Question

i do not understand the closure property of the axioms

Answer 1

which axioms? My understanding is basically that if a set of numbers satisfy the closure property under a certain operation then when you apply that operation you will always get an element of that set as a result. For example, whenever you add real numbers you always get real numbers as a result, therefore the set of real numbers is closed under addition.

Answer 2

my question is what closure property mean? literally.

Answer 3

In mathematics, a set is said to be closed under some operation if performance of that operation on members of the set always produces a unique member of the set. For example, the real numbers are closed under subtraction, but the natural numbers are not: 3 and 8 are both natural numbers, but the result of 3 − 8 is not.

Answer 4

i understand this too simple, yet i need few examples to comprehend.

Answer 5

It's just what Barkante and I said, the closure property involves a set of numbers (or even arbitrary elements) and an operator. The set and operator (typical operators are subtraction, addition, multiplication, etc, but you can make up any operator you want), satisfy closure if you can take all the elements of the set and apply the operator and get an element of the set as a result. As an example, if the operator if the square root function and the set if all real numbers then closure is not satisfied because if you take the square root of a negative real number you get a imaginary number, which isn't in the set of real numbers. So the set of real numbers with the square root function as the operator does not satisfy closure.

Answer 6

Vectors are a good example. They are closed under the cross product operation because when you cross two vectors the result is a vector. However when you take the dot product, the result is a scalar value (its just a number, not a vector). So not closed under dot product.

Answer 7

Thanks xavier and Jprahman, How do i determine whether the following set forms a subspace of R2? {(x1, x2)T | x1 + x2 = 0}
The properties are, meaning all I need to prove is that:
1. 0 in v
2. X in v
3. x + y in v

Answer 8

While it's not a proof I can say that in order for x1+x2 = 0 to be true then we know that x1 and x2 must be additive inverses, beyond that I don't know a lot in the way of advanced linear algebra and the definitions of space and dimensionality.

Answer 9

all i need to do in here is prove those 3 properties, such as:
1. 0 vector in v
2. x vector in v and then
3. x=y vector in v

Answer 10

I looked some of it up. I'm confused as to what the T is. The last one seems to go like: let u=(x1, -x1) and v=(x2,-x2) be elements in v. Then u+v=(x1+x2,-x1-x2) and since (x1+x2)+(-x1-x2)=0, x+y is in v.

Answer 11

One thing I have thought of is that you can visualize the subset of R2 in question as the set of all points on line with slope -1 running through the origin. Maybe that will lead to a insight?

Answer 12

Perhaps to prove 0 in v you could say that x1=0,x2=0, x1+x2=0, therefore the 0 vector (0,0) is in v.

Answer 13

Ah i see. I'm still unsure about the T, though. Another axiom states that it needs to work when multiplied by a constant. That might be the second condition with the capital X. Let u=(x1,x2) be in v then u=(x1,-x1) Also, cu=(cx1,-cx1) and since cx1-cx1=0, cu is in v.

Answer 14

Yeah, I don't understand the purpose of the T either, huntershoaib may have to explain that further.
http://en.wikipedia.org/wiki/Euclidean_subspace actually describes in greater detail what properties a Euclidean subspace must satisfy.
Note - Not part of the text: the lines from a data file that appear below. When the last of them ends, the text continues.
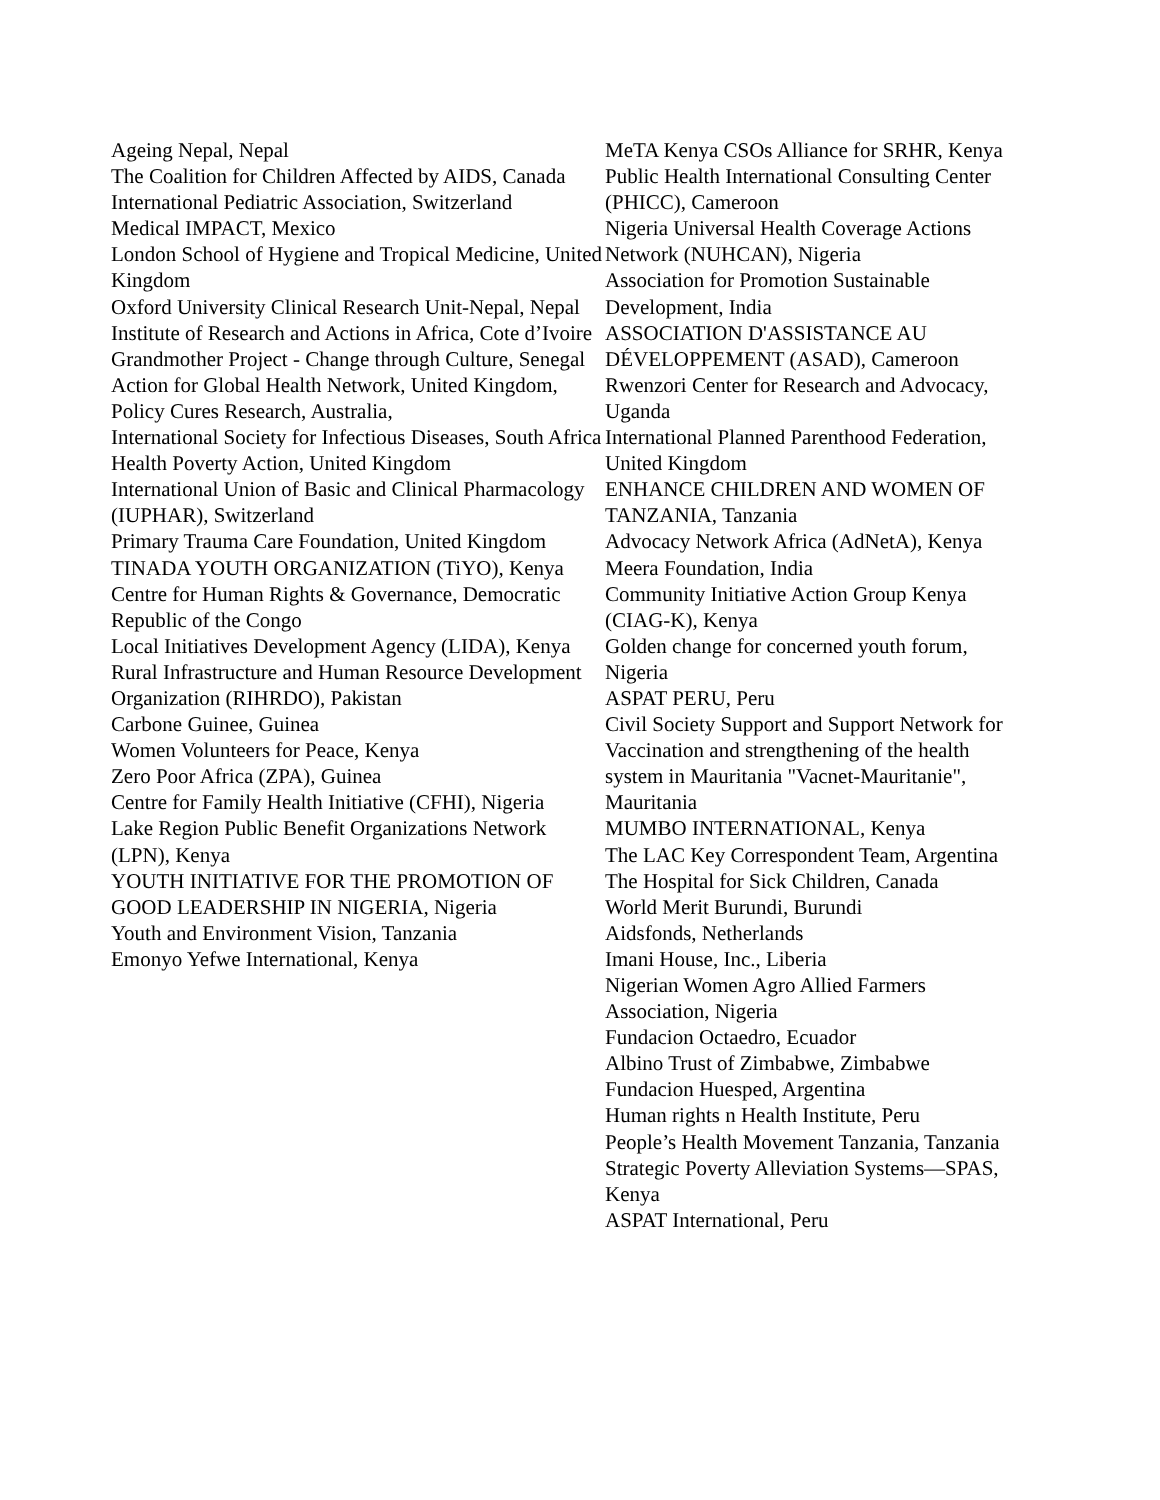Ageing Nepal, Nepal
The Coalition for Children Affected by AIDS, Canada
International Pediatric Association, Switzerland
Medical IMPACT, Mexico
London School of Hygiene and Tropical Medicine, United Kingdom
Oxford University Clinical Research Unit-Nepal, Nepal
Institute of Research and Actions in Africa, Cote d’Ivoire
Grandmother Project - Change through Culture, Senegal
Action for Global Health Network, United Kingdom,
Policy Cures Research, Australia,
International Society for Infectious Diseases, South Africa
Health Poverty Action, United Kingdom
International Union of Basic and Clinical Pharmacology (IUPHAR), Switzerland
Primary Trauma Care Foundation, United Kingdom
TINADA YOUTH ORGANIZATION (TiYO), Kenya
Centre for Human Rights & Governance, Democratic Republic of the Congo
Local Initiatives Development Agency (LIDA), Kenya
Rural Infrastructure and Human Resource Development Organization (RIHRDO), Pakistan
Carbone Guinee, Guinea
Women Volunteers for Peace, Kenya
Zero Poor Africa (ZPA), Guinea
Centre for Family Health Initiative (CFHI), Nigeria
Lake Region Public Benefit Organizations Network (LPN), Kenya
YOUTH INITIATIVE FOR THE PROMOTION OF GOOD LEADERSHIP IN NIGERIA, Nigeria
Youth and Environment Vision, Tanzania
Emonyo Yefwe International, Kenya
MeTA Kenya CSOs Alliance for SRHR, Kenya
Public Health International Consulting Center (PHICC), Cameroon
Nigeria Universal Health Coverage Actions Network (NUHCAN), Nigeria
Association for Promotion Sustainable Development, India
ASSOCIATION D'ASSISTANCE AU DÉVELOPPEMENT (ASAD), Cameroon
Rwenzori Center for Research and Advocacy, Uganda
International Planned Parenthood Federation, United Kingdom
ENHANCE CHILDREN AND WOMEN OF TANZANIA, Tanzania
Advocacy Network Africa (AdNetA), Kenya
Meera Foundation, India
Community Initiative Action Group Kenya (CIAG-K), Kenya
Golden change for concerned youth forum, Nigeria
ASPAT PERU, Peru
Civil Society Support and Support Network for Vaccination and strengthening of the health system in Mauritania "Vacnet-Mauritanie", Mauritania
MUMBO INTERNATIONAL, Kenya
The LAC Key Correspondent Team, Argentina
The Hospital for Sick Children, Canada
World Merit Burundi, Burundi
Aidsfonds, Netherlands
Imani House, Inc., Liberia
Nigerian Women Agro Allied Farmers Association, Nigeria
Fundacion Octaedro, Ecuador
Albino Trust of Zimbabwe, Zimbabwe
Fundacion Huesped, Argentina
Human rights n Health Institute, Peru
People’s Health Movement Tanzania, Tanzania
Strategic Poverty Alleviation Systems—SPAS, Kenya
ASPAT International, Peru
What about: Let u=(x1, x2), x1+x2=0 (definition of the set), cu=(cx1, cx2), cx1 + cx2 = ? -> c(x1 + x2) = ? -> c(0) = 0 -> cx1 + cx2 = 0, thus for all values of scalar c and vector u in v we find that cu is a member of v.

Answer 15

I'll have to read about that tomorrow (2am). I did something similar but I don't know too much about the subject to know if its allowed. Since the set is defined by x1+x2=0 i let x2=-x1 and worked with that. So cx1 + cx2 = cx1-cx1=0. Your method seems a more polished somehow >_>. Anyways, seems like an interesting topic.